In computer graphics, complex 3D objects are constructed from a small number of primitive graphical items: points, line segments, and convex polygons. 3D curved surfaces are approximated by large numbers of small, flat polygons, typically triangles or quadrilaterals. Increasing the density of the polygons makes a smoother-looking surface.
Surfaces can be rendered using filled polygonal primitives drawn with a single color. This is known as flat shading. Surfaces can also be rendered using smooth or Gouraud shading, where the colors of the polygonal primitives are instead interpolated between the vertices. See Figure 1 for a comparison of the two techniques.
Applications of 3D in Geospatial Analysis
Digital elevation models (DEM), which give a 3D representation of the Earth’s surface, are used frequently in geospatial analysis.

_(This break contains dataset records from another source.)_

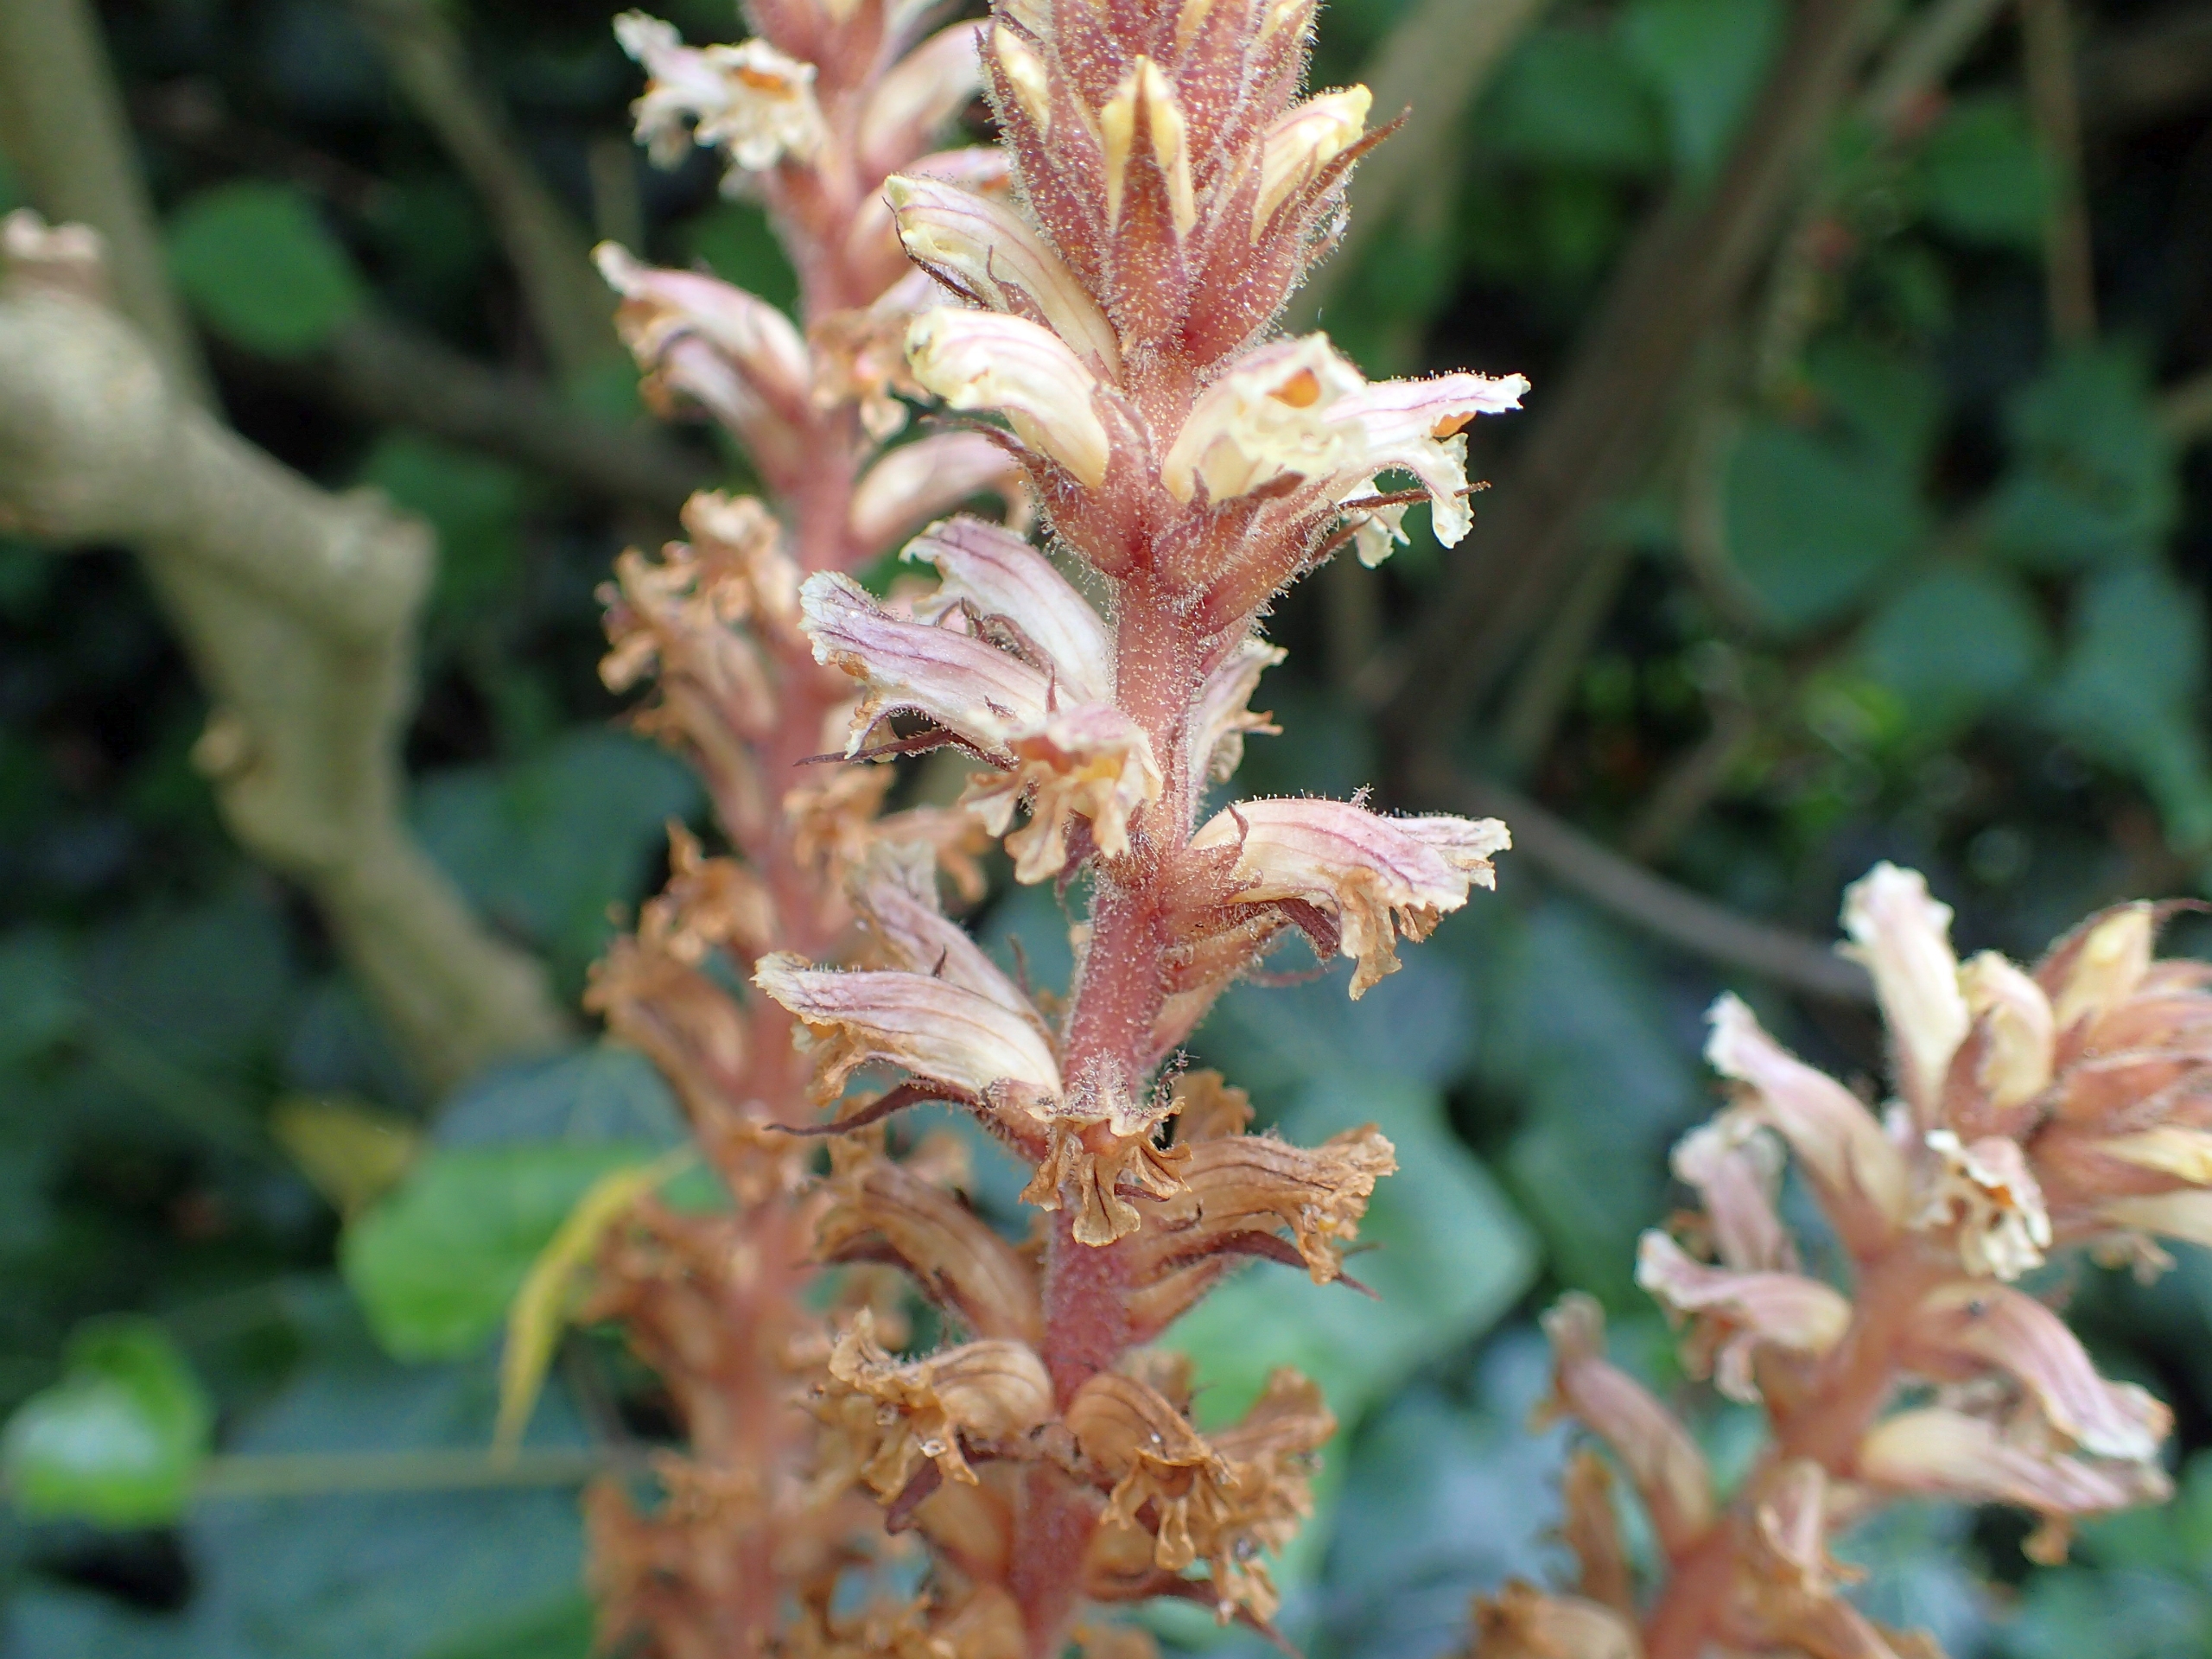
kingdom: Plantae
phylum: Tracheophyta
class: Magnoliopsida
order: Lamiales
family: Orobanchaceae
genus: Orobanche
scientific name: Orobanche hederae
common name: Vedbend-gyvelkvæler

A DEM can be visualized in 3D as a polygonal mesh or a filled surface, with shading to heighten the 3D appearance of the model, or with colors proportional to height.
The data density of the visualization can be heightened by overlaying, as an image, additional georeferenced data onto the 3D DEM surface through texture mapping. The additional image data could be sourced from, for example, meteorology (surface temperatures, ozone concentration), geology (mineral types identified by multi- or hyperspectral imaging), or urban planning (zoning or land use), as well as many others. As an example, Figure 2 shows a visualization of USGS GTOPO30, a U.S. Geological Survey global digital elevation model, over the Front Range of northeast Colorado. The image features an overlay, through texture mapping, of land use with the USGS National Land Cover Dataset 1992 product, a 21-class land cover classification scheme. Colors are keyed to land cover types; urban and residential areas, for example, are red and pink. A vertical exaggeration of 0.2 is used in the visualization.